"DIF", differential item functioning, refers to procedures used to determine whether or not test items may have unexpectedly favored one test-taking group over another.

i1_dif_plot_zoom89

The plot above indicates the proportion of students with test scores ranging from 9 to 36 who got "I1" right. The plot shows that for all those with a test score of 9, 31% of the students in the "Ing." group got the item right, compared to 9% in the "Nat." group. However, over the range of scores plotted, there is not a consistent pattern: one group will be on top at a particular score level, but then the other group will be on top at another score level. This plot (and its associated statistics) is an example where no DIF was detected.

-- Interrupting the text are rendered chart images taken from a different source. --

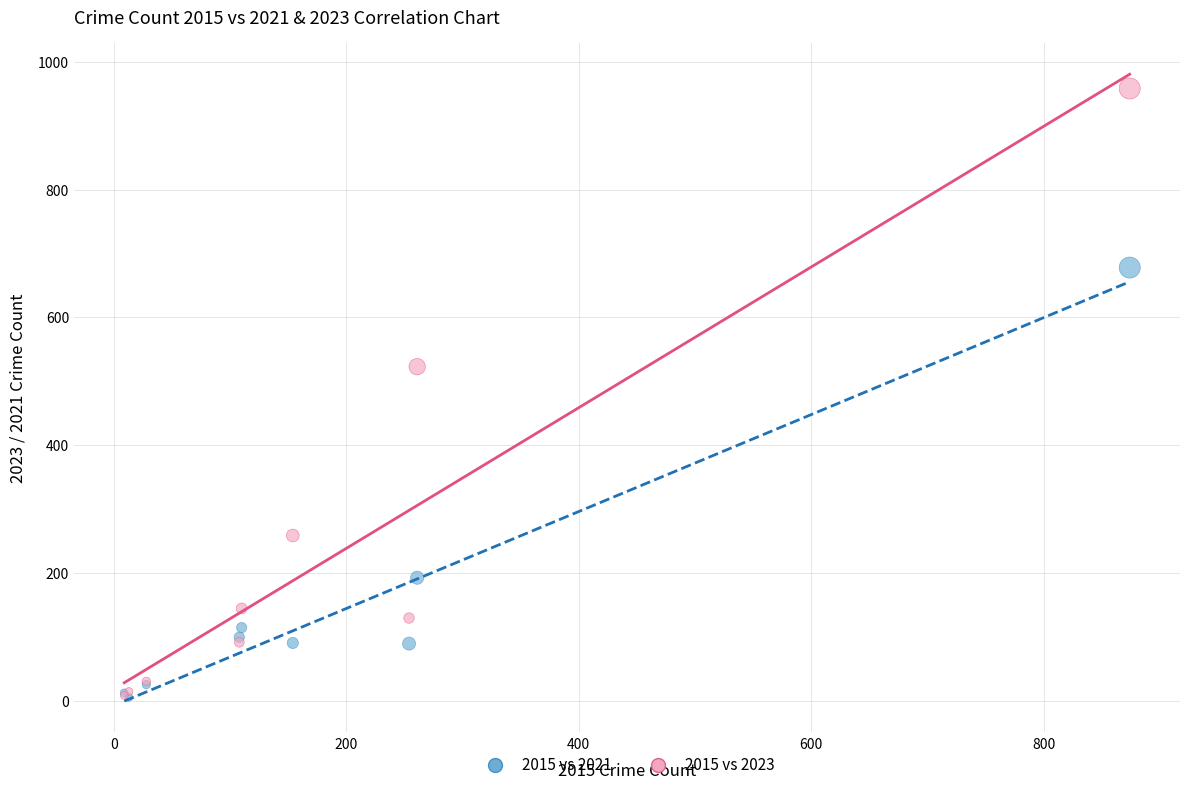

In the 2015 vs 2023 series, what Y value is closest to 483?

523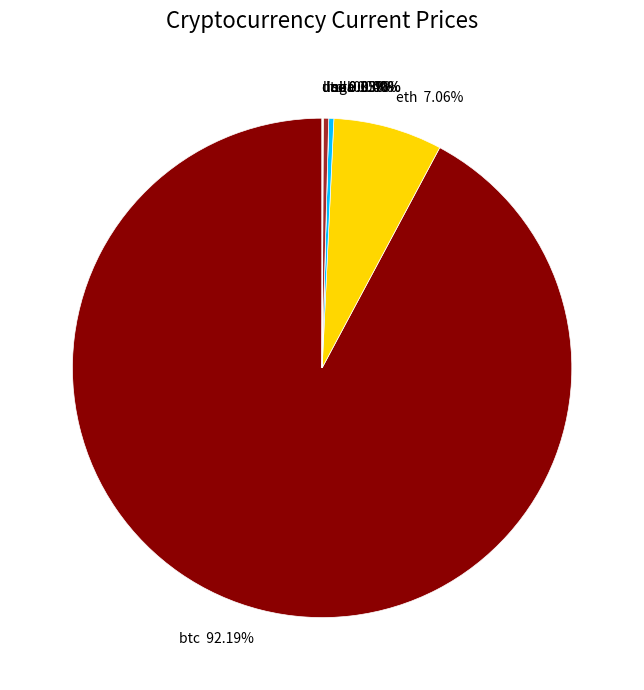

Which category accounts for the majority?

btc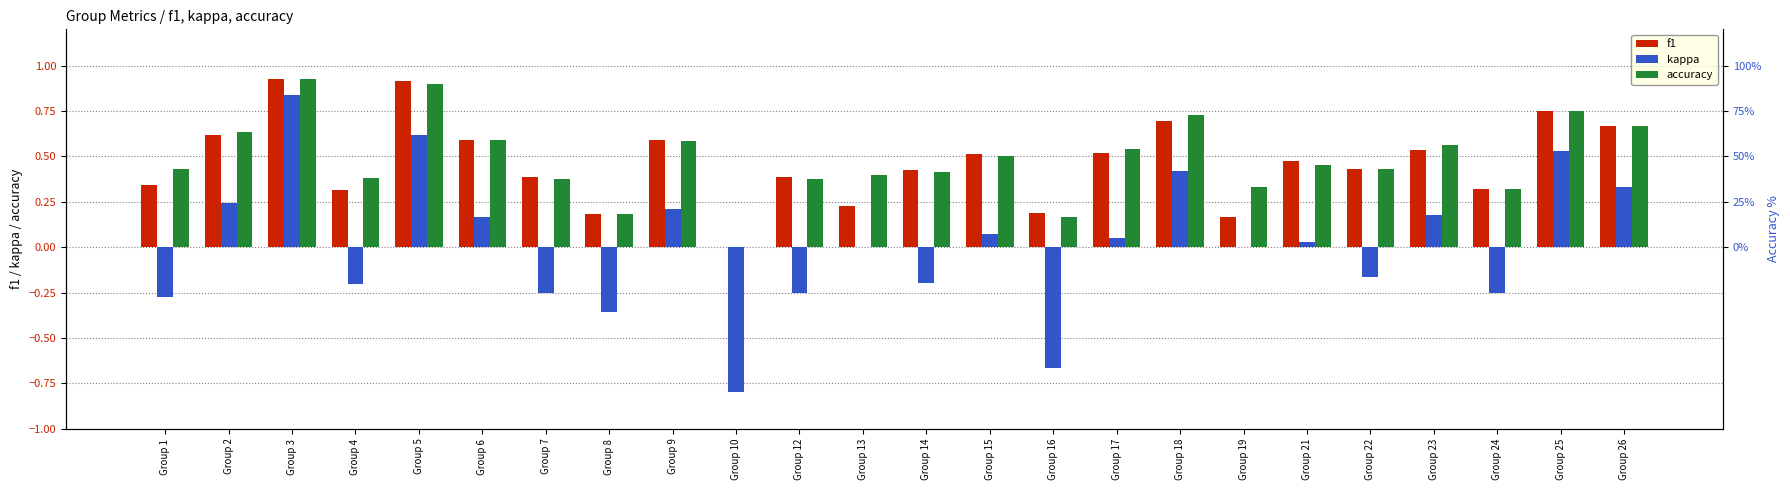

How many bars are there in total?

72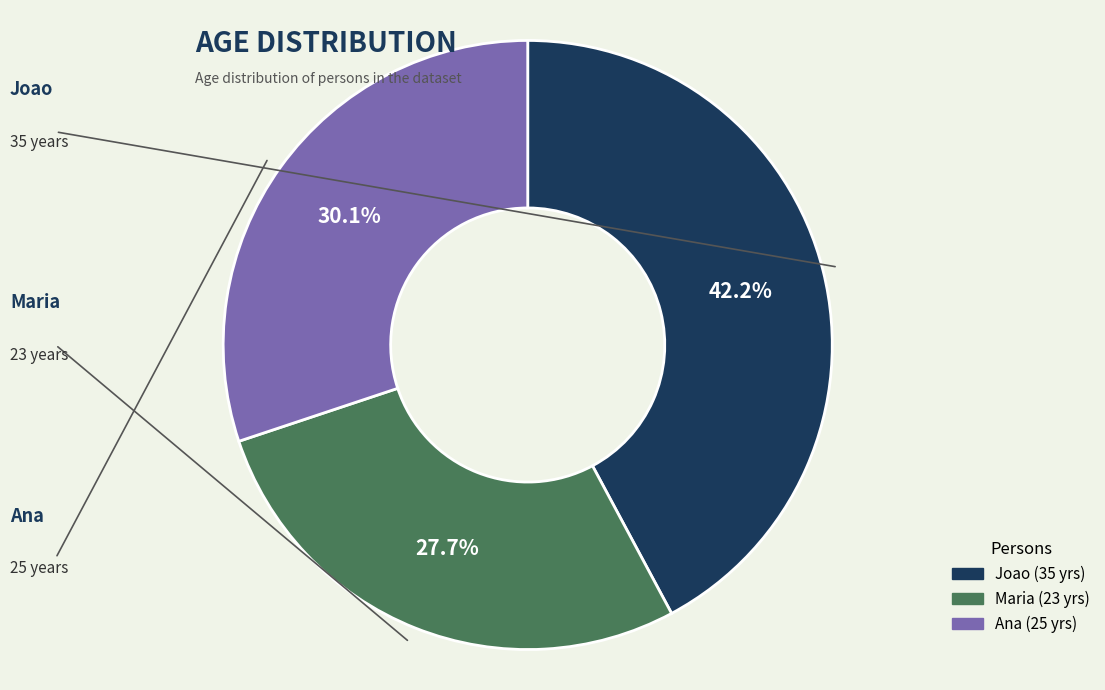

Between Joao and Maria, which is larger?

Joao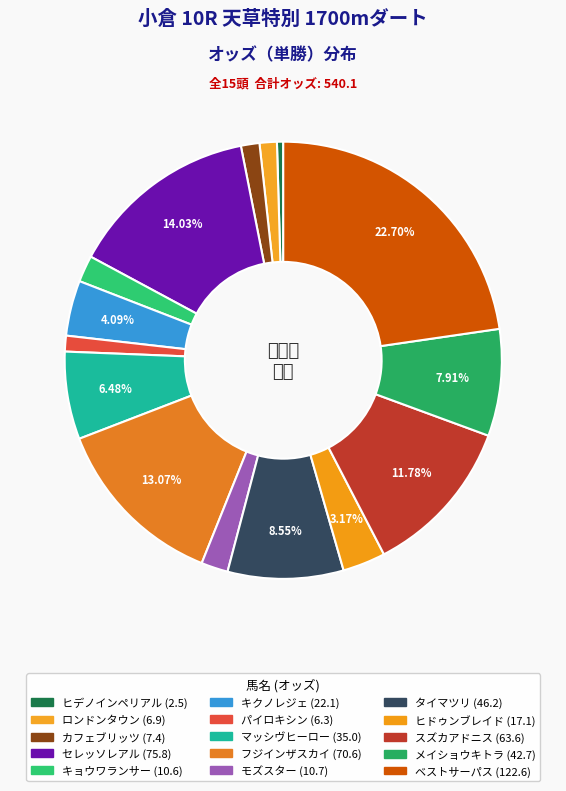

What percentage is the ヒドゥンブレイド slice, to the nearest percent?

3%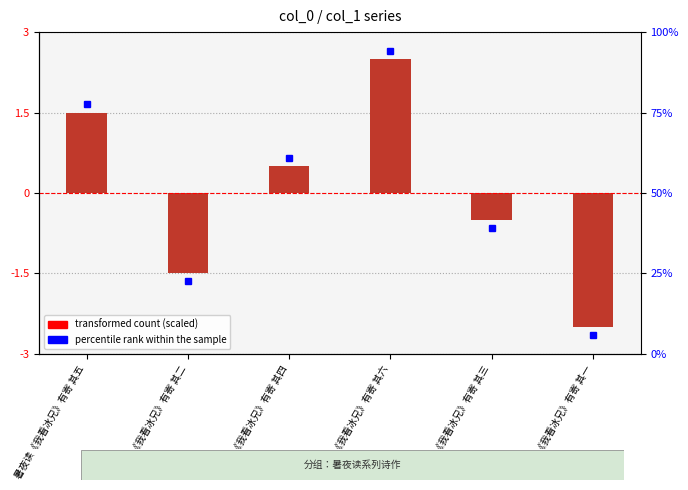

Count the number of values greater than 0.

3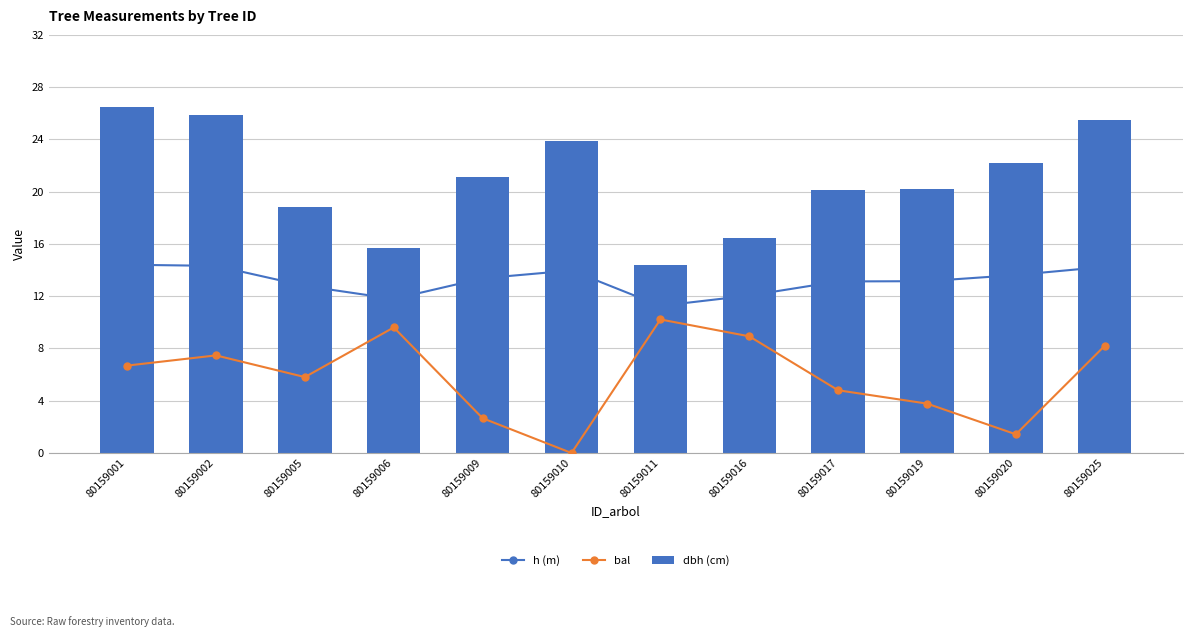

Reading left to right, what are all the values shown in this chart?

h (m): 80159001=14.4	80159002=14.3	80159005=12.8	80159006=11.8	80159009=13.4	80159010=14.0	80159011=11.3	80159016=12.1	80159017=13.1	80159019=13.2	80159020=13.6	80159025=14.2
bal: 80159001=6.7	80159002=7.5	80159005=5.8	80159006=9.6	80159009=2.7	80159010=0.0	80159011=10.2	80159016=8.9	80159017=4.8	80159019=3.8	80159020=1.4	80159025=8.2
dbh (cm): 80159001=26.5	80159002=25.9	80159005=18.8	80159006=15.7	80159009=21.1	80159010=23.9	80159011=14.3	80159016=16.4	80159017=20.1	80159019=20.2	80159020=22.2	80159025=25.5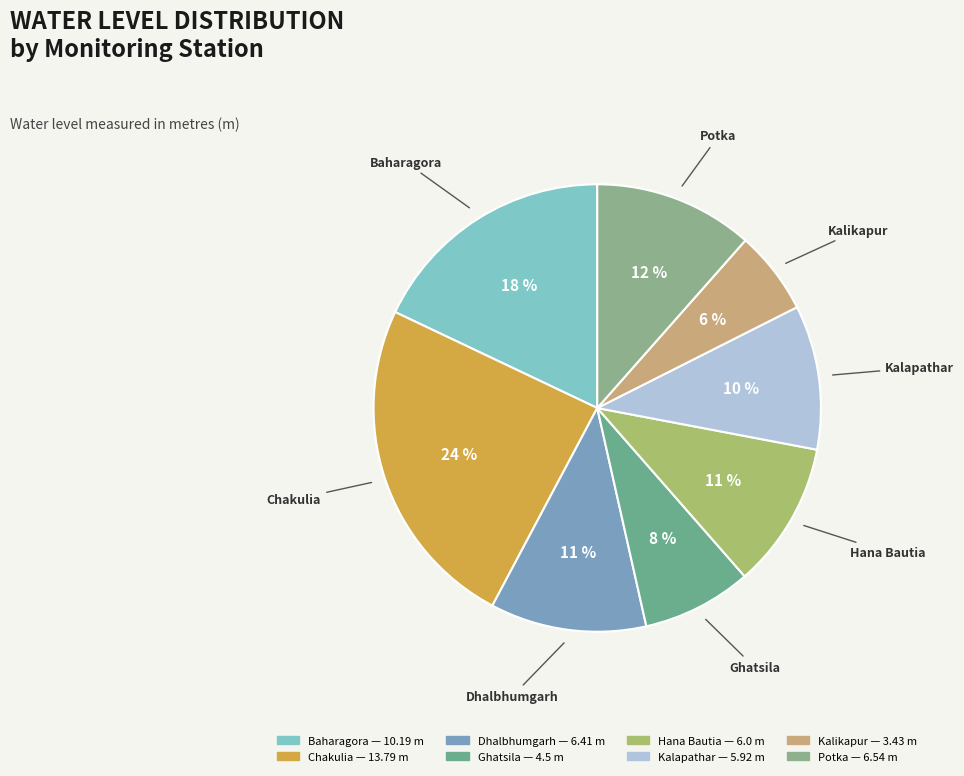

What percentage is the Hana Bautia slice, to the nearest percent?

11%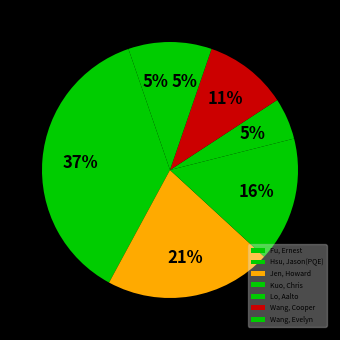

To the nearest percent, what percentage of the pie is Wang, Cooper?

11%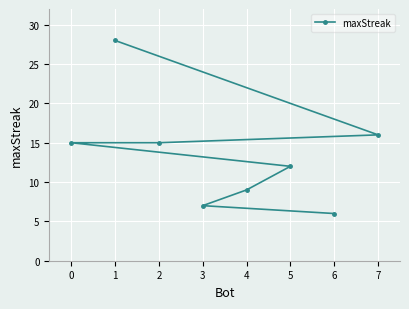

Where does the data first go above 15?

1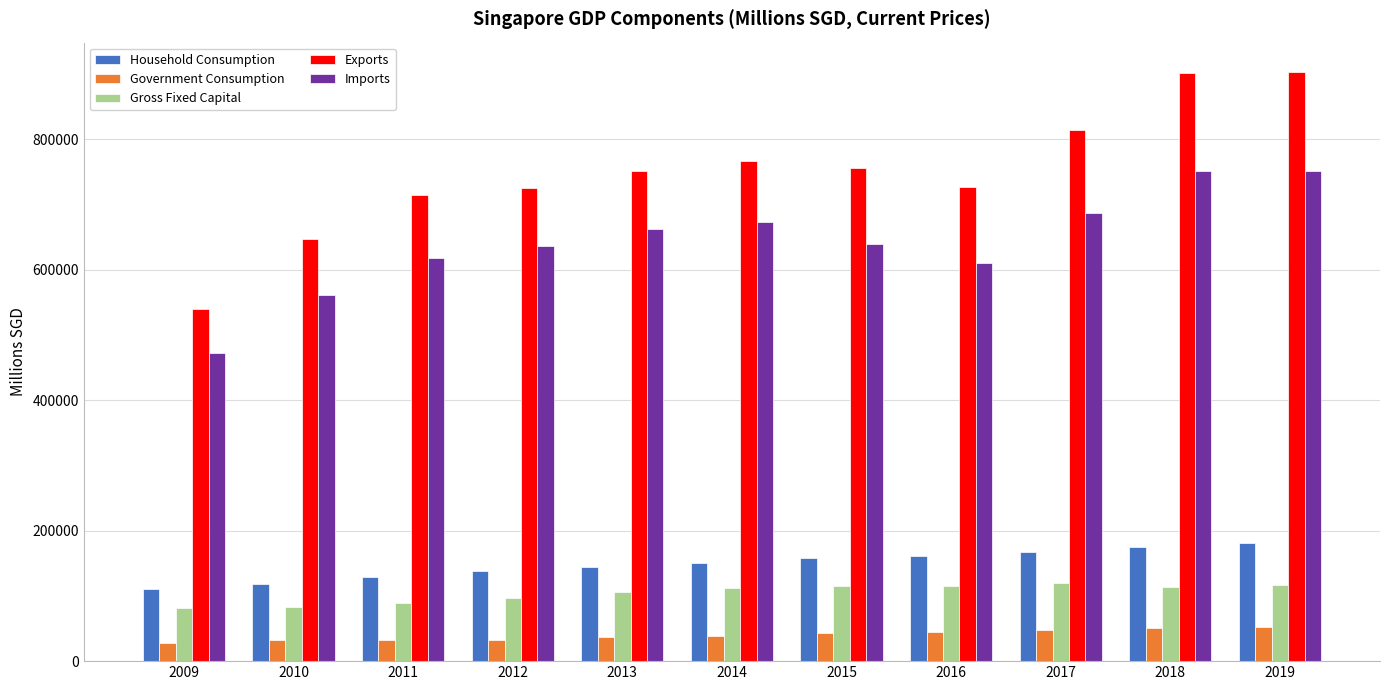

Which series has the largest total across all categories?

Exports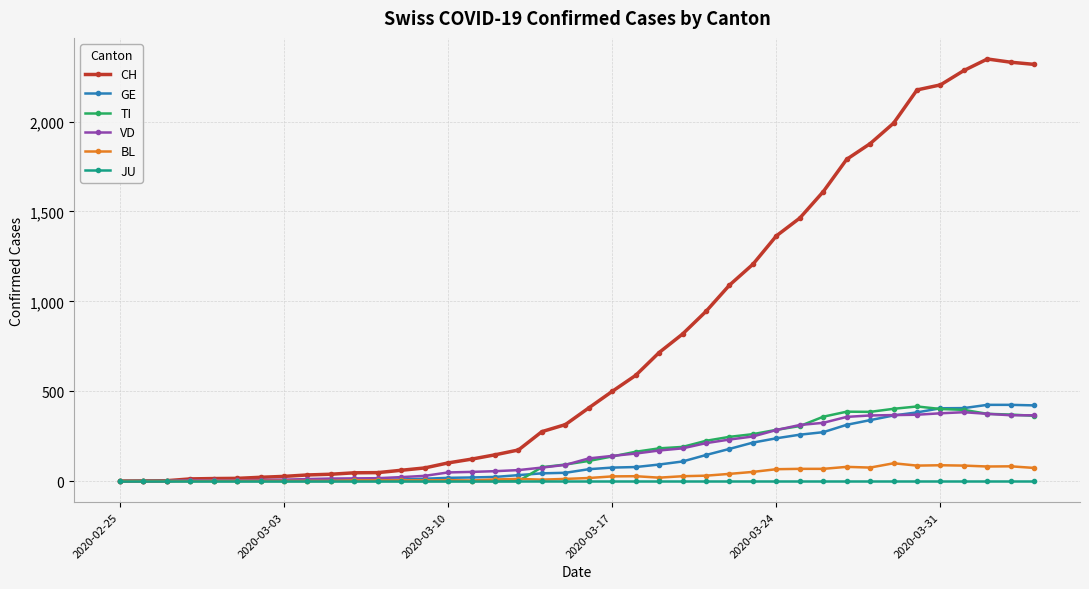

Which series has the largest range (max minus min)?

CH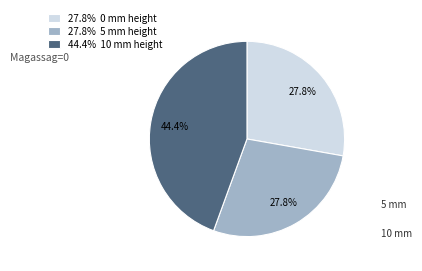

Combined, what portion of the pie is 44.4% 10 mm height and 27.8% 5 mm height?

72.2%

The plot below differs: it shows some evidence of DIF as the Nat. group rather consistently outperformed the Ing. group, especially at score levels from 14 to 23.

i35_dif_plot_zoom87

Lertap 5 uses the Mantel-Haenszel method for assessing DIF. A technical paper on this is available, as are related topics in "Lelp", Lertap help.

There are many times when test developers and users are not necessarily concerned with DIF, per se, but want to have plots which trace the performance of item responses in order to discern how groups may have differed in their "endorsements" to each of an item's options. For example, the table below, and its corresponding graph, indicate that many of the 844 students in the "Ing." group were distracted by option B: 24% endorsed B, compared to just 9% in the "Nat." group. This almost certainly accounts for the considerable group disparity seen at option C, which was the correct answer to I35.

 

i35_response_plot

 

Tables and plots such as the one above are discussed in another Lelp topic.